Task details ▸ Each line below that includes the word "ωστόσο" is to be reported.

(Input Opens)

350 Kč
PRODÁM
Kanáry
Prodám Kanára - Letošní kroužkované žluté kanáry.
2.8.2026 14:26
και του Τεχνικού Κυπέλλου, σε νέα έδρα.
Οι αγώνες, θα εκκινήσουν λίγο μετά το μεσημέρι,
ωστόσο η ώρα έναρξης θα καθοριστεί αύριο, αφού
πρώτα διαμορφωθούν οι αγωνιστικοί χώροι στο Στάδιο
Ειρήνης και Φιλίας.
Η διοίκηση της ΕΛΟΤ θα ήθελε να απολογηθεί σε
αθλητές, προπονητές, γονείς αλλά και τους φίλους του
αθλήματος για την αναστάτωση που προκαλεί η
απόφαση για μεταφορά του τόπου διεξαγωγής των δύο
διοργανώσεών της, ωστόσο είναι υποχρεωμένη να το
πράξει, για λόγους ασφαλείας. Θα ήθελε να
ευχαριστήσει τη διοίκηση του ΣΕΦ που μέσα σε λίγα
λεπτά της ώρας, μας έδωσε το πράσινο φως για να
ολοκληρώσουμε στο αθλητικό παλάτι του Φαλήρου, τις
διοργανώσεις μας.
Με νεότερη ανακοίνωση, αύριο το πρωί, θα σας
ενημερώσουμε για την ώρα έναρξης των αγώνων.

(Input Closes)

Completed exercise ▸
ωστόσο η ώρα έναρξης θα καθοριστεί αύριο, αφού
διοργανώσεών της, ωστόσο είναι υποχρεωμένη να το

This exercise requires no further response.